ABOUT THIS EXERCISE: Nothing outside the stretch is wanted. Repeat exactly the lines of the listing below from the one that contains "1,745 | 2,370 |" through the one that contains "Audits conducted or", both ends included.

LISTED ENTRIES:
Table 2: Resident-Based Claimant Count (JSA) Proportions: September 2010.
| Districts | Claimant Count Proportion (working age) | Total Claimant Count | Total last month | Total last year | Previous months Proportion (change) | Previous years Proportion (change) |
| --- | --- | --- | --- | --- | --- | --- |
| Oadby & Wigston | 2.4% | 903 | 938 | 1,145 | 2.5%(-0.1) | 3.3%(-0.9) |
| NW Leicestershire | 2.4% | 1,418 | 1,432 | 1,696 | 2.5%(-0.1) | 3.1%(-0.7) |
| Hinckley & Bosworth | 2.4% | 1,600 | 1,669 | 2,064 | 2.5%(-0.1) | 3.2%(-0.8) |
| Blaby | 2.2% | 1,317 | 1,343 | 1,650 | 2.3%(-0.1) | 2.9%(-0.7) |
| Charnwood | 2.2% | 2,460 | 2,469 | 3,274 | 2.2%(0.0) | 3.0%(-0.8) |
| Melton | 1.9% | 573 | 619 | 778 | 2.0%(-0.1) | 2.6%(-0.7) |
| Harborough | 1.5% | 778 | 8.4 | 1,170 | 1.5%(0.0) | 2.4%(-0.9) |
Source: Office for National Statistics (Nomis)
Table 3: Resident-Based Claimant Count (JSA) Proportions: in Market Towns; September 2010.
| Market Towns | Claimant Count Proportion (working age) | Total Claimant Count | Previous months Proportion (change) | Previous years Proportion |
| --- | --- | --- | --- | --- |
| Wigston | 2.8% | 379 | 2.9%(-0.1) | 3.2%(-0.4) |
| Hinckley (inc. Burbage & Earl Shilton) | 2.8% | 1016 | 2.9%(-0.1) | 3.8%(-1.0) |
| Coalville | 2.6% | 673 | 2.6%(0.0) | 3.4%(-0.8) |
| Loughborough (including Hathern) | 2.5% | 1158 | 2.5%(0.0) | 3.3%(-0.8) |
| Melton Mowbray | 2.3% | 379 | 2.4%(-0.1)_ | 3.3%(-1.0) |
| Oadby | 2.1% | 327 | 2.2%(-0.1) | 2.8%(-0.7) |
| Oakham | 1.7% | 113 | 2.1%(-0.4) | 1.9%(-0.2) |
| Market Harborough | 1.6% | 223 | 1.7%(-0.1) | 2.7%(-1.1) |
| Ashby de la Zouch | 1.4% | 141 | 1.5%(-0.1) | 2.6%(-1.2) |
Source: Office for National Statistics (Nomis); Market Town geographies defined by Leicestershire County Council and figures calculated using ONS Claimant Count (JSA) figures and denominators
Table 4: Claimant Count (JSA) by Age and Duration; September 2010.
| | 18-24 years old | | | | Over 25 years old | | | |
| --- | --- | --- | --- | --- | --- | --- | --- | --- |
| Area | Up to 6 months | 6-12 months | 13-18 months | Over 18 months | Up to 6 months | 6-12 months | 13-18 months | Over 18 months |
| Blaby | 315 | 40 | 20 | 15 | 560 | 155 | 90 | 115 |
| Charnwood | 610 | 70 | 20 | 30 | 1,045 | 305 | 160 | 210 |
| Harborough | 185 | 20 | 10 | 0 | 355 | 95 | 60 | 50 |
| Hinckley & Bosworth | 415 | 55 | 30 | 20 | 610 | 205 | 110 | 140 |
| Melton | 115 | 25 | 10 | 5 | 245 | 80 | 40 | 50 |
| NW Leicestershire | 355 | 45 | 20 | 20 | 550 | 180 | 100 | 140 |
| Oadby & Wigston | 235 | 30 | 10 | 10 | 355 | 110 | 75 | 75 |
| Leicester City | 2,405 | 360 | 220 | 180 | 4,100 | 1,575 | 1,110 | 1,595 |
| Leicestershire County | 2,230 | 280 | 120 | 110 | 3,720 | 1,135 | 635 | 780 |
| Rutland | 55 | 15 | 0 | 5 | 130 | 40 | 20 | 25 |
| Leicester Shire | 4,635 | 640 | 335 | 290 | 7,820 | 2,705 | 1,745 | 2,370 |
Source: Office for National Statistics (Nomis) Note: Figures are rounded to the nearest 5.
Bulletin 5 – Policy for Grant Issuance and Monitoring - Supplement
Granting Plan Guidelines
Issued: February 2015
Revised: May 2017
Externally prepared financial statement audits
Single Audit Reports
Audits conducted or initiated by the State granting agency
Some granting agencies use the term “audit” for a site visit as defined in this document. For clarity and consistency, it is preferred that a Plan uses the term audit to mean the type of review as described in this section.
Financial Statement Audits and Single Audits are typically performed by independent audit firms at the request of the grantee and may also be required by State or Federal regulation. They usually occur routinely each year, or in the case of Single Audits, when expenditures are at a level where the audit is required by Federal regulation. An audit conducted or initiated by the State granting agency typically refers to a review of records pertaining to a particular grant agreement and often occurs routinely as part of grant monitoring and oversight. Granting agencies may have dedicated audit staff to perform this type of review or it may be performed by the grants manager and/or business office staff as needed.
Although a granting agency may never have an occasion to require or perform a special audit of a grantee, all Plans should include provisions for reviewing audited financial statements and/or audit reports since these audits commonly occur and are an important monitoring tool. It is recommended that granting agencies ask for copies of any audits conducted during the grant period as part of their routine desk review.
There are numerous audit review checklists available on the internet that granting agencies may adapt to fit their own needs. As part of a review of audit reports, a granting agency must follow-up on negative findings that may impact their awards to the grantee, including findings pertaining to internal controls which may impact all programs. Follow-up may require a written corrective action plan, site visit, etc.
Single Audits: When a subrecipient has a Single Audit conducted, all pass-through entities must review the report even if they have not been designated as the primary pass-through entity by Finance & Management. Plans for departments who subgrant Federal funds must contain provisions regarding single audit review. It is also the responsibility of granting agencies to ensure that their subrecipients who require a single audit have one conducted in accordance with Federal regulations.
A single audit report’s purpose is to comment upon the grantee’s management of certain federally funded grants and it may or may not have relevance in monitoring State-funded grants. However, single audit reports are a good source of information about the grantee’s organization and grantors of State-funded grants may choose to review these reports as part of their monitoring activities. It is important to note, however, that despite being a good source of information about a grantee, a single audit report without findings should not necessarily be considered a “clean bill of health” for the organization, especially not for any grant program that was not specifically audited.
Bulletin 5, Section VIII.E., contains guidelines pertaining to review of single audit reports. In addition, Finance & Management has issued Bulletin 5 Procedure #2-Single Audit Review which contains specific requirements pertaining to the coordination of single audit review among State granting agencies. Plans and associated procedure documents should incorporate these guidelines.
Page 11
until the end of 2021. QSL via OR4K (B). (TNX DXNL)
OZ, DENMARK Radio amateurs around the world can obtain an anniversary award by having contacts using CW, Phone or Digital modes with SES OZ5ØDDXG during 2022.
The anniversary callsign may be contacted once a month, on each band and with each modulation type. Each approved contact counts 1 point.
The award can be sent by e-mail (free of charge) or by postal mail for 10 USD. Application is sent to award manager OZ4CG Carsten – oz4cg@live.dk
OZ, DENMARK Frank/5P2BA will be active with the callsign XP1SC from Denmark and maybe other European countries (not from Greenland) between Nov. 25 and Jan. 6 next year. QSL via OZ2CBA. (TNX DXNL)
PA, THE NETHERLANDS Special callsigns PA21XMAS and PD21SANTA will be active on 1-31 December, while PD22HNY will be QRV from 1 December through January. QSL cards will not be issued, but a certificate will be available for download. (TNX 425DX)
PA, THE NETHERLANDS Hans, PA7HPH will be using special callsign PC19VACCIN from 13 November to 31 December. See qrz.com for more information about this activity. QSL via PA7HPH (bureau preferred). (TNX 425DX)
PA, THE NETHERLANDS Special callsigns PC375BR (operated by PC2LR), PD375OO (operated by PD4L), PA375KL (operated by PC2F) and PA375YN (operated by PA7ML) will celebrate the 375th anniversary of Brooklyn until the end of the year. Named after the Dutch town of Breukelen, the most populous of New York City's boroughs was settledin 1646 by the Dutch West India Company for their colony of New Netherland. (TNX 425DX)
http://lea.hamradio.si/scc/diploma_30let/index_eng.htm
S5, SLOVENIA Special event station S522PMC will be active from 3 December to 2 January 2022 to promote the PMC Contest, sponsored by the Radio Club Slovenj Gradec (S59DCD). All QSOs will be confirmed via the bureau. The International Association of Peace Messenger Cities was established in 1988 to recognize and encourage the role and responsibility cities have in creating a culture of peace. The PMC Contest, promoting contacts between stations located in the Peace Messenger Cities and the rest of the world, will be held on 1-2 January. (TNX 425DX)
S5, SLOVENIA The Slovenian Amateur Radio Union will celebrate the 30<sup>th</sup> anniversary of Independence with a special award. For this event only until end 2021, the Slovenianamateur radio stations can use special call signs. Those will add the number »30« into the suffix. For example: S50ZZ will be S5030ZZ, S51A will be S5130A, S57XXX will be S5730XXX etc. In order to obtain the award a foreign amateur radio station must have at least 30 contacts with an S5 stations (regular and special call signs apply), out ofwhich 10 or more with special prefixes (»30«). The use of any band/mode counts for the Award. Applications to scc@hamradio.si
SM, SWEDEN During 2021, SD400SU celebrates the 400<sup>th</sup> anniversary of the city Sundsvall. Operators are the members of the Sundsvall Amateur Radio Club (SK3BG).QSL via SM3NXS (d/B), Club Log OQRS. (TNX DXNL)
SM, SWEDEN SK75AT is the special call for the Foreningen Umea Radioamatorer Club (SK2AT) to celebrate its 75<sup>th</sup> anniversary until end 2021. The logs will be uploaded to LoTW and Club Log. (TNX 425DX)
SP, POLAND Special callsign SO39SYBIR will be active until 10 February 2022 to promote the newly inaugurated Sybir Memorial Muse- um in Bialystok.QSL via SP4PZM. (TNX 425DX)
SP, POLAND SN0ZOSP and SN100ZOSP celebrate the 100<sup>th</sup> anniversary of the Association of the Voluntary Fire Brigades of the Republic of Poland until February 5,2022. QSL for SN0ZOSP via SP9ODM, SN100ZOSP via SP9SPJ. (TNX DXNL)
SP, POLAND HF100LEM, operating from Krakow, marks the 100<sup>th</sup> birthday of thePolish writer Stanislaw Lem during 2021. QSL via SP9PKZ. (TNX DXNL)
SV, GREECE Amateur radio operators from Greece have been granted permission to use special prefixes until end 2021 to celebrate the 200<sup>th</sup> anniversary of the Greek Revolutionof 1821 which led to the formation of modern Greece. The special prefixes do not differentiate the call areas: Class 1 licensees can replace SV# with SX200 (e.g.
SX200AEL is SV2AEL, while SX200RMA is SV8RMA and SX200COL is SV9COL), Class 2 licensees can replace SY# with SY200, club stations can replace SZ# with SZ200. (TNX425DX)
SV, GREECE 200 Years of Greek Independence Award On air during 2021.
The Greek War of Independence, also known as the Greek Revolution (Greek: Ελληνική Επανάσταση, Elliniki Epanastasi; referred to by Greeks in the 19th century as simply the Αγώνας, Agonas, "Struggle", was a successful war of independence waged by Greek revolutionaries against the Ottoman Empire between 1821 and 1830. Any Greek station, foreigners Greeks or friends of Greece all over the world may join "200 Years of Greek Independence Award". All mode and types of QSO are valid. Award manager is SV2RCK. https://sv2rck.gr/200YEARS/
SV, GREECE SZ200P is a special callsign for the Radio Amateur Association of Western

WORKED SOLUTION:
| Leicester Shire | 4,635 | 640 | 335 | 290 | 7,820 | 2,705 | 1,745 | 2,370 |
Source: Office for National Statistics (Nomis) Note: Figures are rounded to the nearest 5.
Bulletin 5 – Policy for Grant Issuance and Monitoring - Supplement
Granting Plan Guidelines
Issued: February 2015
Revised: May 2017
Externally prepared financial statement audits
Single Audit Reports
Audits conducted or initiated by the State granting agency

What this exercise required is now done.